Extract provided:
*-*-*

Identification Error
- What is identification error?
- Identification is how you link the result you see with the conclusion you draw from it
- For example, say you observe that kids who play video games are more aggressive in everyday life (result), and you conclude from that result that video games make kids more aggressive (conclusion)
Identification Error
- But the same “result” could give us a different conclusion, like kids who are aggressive play more video games or people notice aggression more when kids play video games, then
- we have made an identification error - our result was not identified!*
- Identification error is when your result in the data doesn’t actually have a clear theory (“why” or “because”)
- For example, if you observe that people tend to wear more shorts on days they eat more ice cream, and you conclude that eating ice cream makes you put on shorts
Data Generating Process
- To avoid this, we think about the data generating process
- What is a data generating process?

*-*-*

Collected data:
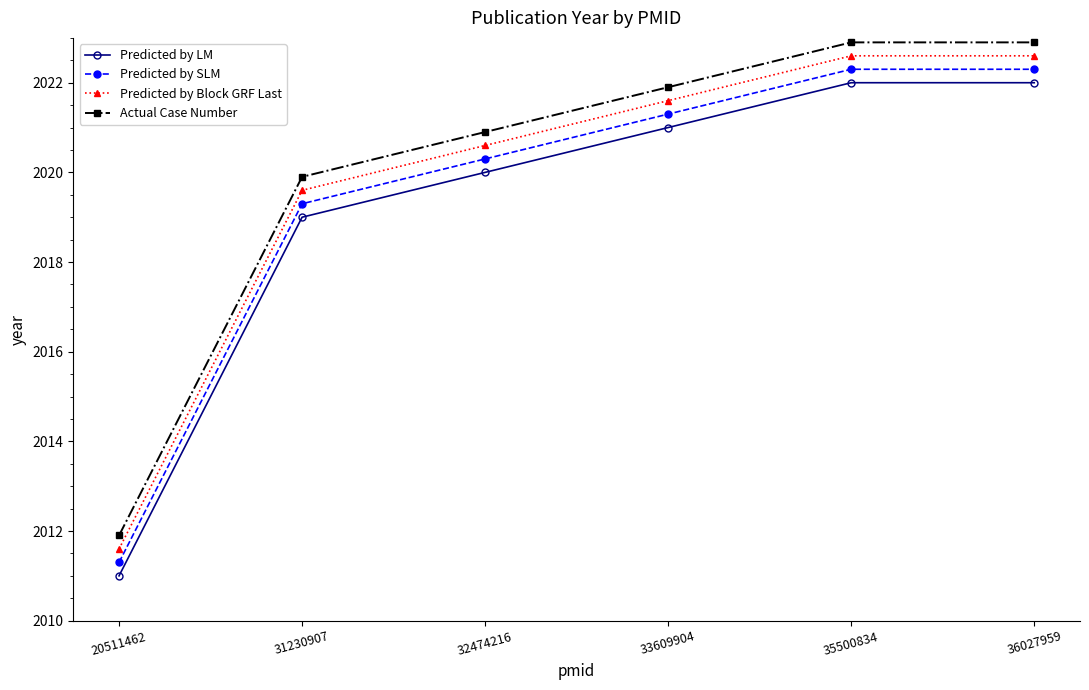

True or false: Predicted by Block GRF Last and Predicted by LM intersect in this chart.

False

*-*-*

Description of the task: Carry on the text on identification error from the point where it stops, starting after the line asking what a data generating process is. The data above stand apart from the text on identification error.

Reply to the task:
- The data generating process is the true set of laws that determine where our data comes from
- For example, if you hold a rock and drop it, it falls to the floor
- What is the data we observe? (Hold the rock & Rock is up) and (Let go & Rock is down)
- What is the data generating process? Gravity makes the rock fall down when you drop it
Data Generating Process
- Another example is a model of supply and demand
- We observe prices and quantities in a competitive market
- What led to those being the prices and quantities we see?
- The supply and demand model and its equilibrium, we theorize!
Data Generating Process
Data Generating Process
- The prices that we observe come from that theoretical construct
- When we see the prices and quantities moving, according to our theory, it is because the S and D lines are moving
- But we cannot see the S and D lines
- Our goal: use the observations we do see to infer what the theoretical model (data generating process) is
Data Generating Process
- Harder than it sounds. What inference about S and D can we draw from these observations?
Causality
- A DGP can be described by a series of equations describing where the data comes from:
\[ X = \gamma_0 + \gamma_1\varepsilon + \nu \]
\[ Y = \beta_0 + \beta_1X + \varepsilon \]
- This says ” \(X\) is caused by \(\varepsilon\) and \(\nu\), and \(Y\) is caused by \(X\) and \(\varepsilon\)” - an increase in \(X\) causally increases \(Y\) by \(\beta_1\)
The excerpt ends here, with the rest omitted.